Gallup Poll: 35% oppose death penalty

ByABC News
October 12, 2011, 10:54 PM

— -- More than one-third of Americans now oppose the death penalty — the highest level in nearly 40 years — according to a Gallup Poll out Thursday.

Moreover, those who believe the death penalty is being applied fairly, and those who say it isn't used often enough, are at the lowest levels in a decade, underscoring significant changes in attitudes.

Gallup found that 35% of those polled oppose the death penalty — the highest opposition since March 1972. That year, the Supreme Court effectively ruled that the death penalty was constitutional unless it was applied unfairly. By 1976, several states had reinstituted capital punishment.

Just 40% of those polled last week believe the death penalty isn't imposed often enough, the lowest level since May 2001.

The poll was conducted shortly after two controversial cases drew attention: the September execution of Troy Davis and last week's Supreme Court hearing involving Alabama death row inmate Cory Maples.

Davis was executed despite evidence that he may have been wrongly convicted in the 1989 murder of Savannah, Ga., police officer Mark MacPhail.

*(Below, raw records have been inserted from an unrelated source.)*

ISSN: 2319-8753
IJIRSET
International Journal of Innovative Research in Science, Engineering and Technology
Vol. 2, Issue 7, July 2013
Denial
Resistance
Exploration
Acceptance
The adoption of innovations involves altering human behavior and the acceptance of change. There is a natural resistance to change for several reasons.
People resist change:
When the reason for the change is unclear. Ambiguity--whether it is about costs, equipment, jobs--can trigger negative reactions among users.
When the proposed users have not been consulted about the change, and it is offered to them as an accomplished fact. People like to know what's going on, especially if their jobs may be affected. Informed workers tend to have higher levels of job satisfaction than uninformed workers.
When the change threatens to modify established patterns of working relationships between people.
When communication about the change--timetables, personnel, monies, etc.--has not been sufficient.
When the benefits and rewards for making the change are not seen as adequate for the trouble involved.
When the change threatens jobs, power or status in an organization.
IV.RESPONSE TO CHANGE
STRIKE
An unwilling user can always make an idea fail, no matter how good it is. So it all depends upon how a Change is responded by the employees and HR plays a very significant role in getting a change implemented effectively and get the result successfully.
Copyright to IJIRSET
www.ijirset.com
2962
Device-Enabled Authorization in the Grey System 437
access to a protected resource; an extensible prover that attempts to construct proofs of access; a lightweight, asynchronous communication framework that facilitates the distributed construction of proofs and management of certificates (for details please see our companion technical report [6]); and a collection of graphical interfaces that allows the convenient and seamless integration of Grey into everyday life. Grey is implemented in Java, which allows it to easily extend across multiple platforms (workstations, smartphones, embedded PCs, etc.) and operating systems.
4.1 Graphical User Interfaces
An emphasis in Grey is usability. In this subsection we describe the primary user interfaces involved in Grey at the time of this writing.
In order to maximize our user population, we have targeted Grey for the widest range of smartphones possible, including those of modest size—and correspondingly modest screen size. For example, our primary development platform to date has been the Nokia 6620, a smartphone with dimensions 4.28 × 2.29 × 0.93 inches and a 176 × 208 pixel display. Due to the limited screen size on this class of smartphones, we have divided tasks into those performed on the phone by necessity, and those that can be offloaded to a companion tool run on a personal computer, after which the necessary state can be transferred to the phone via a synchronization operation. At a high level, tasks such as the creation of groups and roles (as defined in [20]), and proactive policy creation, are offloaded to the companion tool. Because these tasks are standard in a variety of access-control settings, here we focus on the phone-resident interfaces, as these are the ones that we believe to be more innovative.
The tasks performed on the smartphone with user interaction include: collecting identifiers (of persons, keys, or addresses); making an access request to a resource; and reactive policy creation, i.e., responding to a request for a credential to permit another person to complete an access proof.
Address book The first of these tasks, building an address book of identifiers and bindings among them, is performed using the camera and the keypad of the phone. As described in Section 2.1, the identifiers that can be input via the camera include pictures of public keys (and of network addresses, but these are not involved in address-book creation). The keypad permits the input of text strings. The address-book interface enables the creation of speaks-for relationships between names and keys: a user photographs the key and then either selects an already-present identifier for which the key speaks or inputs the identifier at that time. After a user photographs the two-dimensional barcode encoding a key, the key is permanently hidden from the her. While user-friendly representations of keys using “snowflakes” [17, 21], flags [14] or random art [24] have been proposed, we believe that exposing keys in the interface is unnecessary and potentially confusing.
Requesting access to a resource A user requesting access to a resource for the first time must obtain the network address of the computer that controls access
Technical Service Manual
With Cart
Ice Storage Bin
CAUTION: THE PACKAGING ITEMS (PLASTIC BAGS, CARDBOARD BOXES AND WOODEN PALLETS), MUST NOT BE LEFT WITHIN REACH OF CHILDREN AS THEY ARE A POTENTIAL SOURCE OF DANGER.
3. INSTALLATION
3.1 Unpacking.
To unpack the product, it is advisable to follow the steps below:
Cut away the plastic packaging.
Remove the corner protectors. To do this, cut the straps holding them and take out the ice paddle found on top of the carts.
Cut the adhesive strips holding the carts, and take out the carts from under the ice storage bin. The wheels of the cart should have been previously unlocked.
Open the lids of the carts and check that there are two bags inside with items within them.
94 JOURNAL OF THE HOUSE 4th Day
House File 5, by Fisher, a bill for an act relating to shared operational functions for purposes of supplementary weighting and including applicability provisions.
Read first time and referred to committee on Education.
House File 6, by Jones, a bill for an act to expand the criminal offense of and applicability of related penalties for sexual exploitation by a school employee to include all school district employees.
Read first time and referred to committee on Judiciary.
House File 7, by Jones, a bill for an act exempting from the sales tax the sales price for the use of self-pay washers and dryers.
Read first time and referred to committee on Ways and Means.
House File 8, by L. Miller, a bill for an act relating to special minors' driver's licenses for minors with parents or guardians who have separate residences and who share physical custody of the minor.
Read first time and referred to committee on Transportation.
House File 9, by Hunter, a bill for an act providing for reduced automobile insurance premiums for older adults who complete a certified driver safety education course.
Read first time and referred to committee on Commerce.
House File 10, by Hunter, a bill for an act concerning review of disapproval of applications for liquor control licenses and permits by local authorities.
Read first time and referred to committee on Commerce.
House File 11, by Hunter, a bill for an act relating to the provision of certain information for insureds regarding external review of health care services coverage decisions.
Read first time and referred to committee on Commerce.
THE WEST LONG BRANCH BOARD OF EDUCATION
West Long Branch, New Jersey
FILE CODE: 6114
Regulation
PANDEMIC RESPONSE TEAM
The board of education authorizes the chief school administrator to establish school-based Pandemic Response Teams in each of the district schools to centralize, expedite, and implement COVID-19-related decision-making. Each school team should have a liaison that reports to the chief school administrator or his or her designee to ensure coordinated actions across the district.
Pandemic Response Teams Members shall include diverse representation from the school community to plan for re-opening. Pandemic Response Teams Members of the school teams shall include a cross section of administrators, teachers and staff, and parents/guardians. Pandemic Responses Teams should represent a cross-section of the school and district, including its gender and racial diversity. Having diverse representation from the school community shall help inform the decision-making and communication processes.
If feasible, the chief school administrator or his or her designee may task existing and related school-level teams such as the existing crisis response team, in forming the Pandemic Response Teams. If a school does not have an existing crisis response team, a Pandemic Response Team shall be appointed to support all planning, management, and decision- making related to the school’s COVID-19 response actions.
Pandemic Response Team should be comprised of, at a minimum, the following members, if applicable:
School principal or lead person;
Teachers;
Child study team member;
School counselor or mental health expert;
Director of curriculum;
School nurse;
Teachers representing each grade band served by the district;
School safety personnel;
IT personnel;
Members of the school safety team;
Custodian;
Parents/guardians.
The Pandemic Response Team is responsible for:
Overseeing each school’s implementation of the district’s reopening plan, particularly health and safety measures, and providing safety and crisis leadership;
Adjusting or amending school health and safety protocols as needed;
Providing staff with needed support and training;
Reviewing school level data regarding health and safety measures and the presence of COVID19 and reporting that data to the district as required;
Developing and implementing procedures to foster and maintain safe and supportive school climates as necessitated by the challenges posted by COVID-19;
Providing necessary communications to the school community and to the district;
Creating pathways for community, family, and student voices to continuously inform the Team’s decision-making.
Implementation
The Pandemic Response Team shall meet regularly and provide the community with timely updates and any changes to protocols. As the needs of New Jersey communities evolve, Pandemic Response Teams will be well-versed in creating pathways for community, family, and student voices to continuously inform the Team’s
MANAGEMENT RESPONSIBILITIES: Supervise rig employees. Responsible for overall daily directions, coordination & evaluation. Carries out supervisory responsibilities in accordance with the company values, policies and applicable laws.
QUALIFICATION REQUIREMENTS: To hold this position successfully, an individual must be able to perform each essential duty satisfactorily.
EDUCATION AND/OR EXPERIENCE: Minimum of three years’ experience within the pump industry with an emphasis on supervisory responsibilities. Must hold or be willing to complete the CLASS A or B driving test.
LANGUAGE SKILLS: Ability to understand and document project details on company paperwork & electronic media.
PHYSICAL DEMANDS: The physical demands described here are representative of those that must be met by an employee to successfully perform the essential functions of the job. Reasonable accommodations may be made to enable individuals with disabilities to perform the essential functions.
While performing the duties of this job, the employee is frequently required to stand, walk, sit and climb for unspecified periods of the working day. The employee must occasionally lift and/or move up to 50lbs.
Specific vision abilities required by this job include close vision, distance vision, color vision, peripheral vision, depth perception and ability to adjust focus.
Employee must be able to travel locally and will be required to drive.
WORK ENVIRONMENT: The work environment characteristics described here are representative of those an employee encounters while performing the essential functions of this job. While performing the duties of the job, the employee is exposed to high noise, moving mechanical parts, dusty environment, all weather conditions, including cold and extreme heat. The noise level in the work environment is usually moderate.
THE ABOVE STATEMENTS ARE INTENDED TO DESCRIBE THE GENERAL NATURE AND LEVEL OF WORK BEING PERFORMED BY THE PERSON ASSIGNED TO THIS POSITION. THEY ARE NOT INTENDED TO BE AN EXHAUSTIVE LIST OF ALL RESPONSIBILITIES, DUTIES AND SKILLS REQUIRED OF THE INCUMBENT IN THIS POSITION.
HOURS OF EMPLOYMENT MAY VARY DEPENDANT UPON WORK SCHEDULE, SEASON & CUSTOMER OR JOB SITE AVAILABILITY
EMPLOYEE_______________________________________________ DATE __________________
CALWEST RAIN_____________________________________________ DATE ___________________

Maples was convicted of murdering two companions, but his death sentence is being appealed because his court-appointed lawyers failed to present key evidence about his background during the penalty phase of his trial.

Such highly publicized cases are altering public opinion, says Diann Rust-Tierney, head of the National Coalition to Abolish the Death Penalty.

"The numbers are consistent with what we've been seeing. People see cases like these where they just can't square the executions with a common sense of fairness," Rust-Tierney says. "There's been a steady erosion in confidence in the system as more and more people sentenced to death have had their cases overturned."

Nearly 140 death row inmates have been exonerated or had their cases overturned on appeals, Rust-Tierney says.

Increasingly, death penalty cases are also viewed as being costly and providing little deterrent against serious crimes, says Barry Scheck, a law professor and co-director of the Innocence Project, which, like the American Bar Association, is seeking a moratorium on executions.

"There are 700 inmates on death row in California alone, and the amount of time and expense to handle those cases is mind-boggling," says Scheck, noting that capital punishment cases in that state take an average of 25 years to work through trials and appeals and have cost the state hundreds of millions of dollars.

"The general public doesn't believe that the death penalty is a deterrent or is making anyone safer," Scheck says. He says the Gallup Poll may underestimate opposition to capital punishment because it doesn't ask a key question: whether those polled view life imprisonment as a better alternative.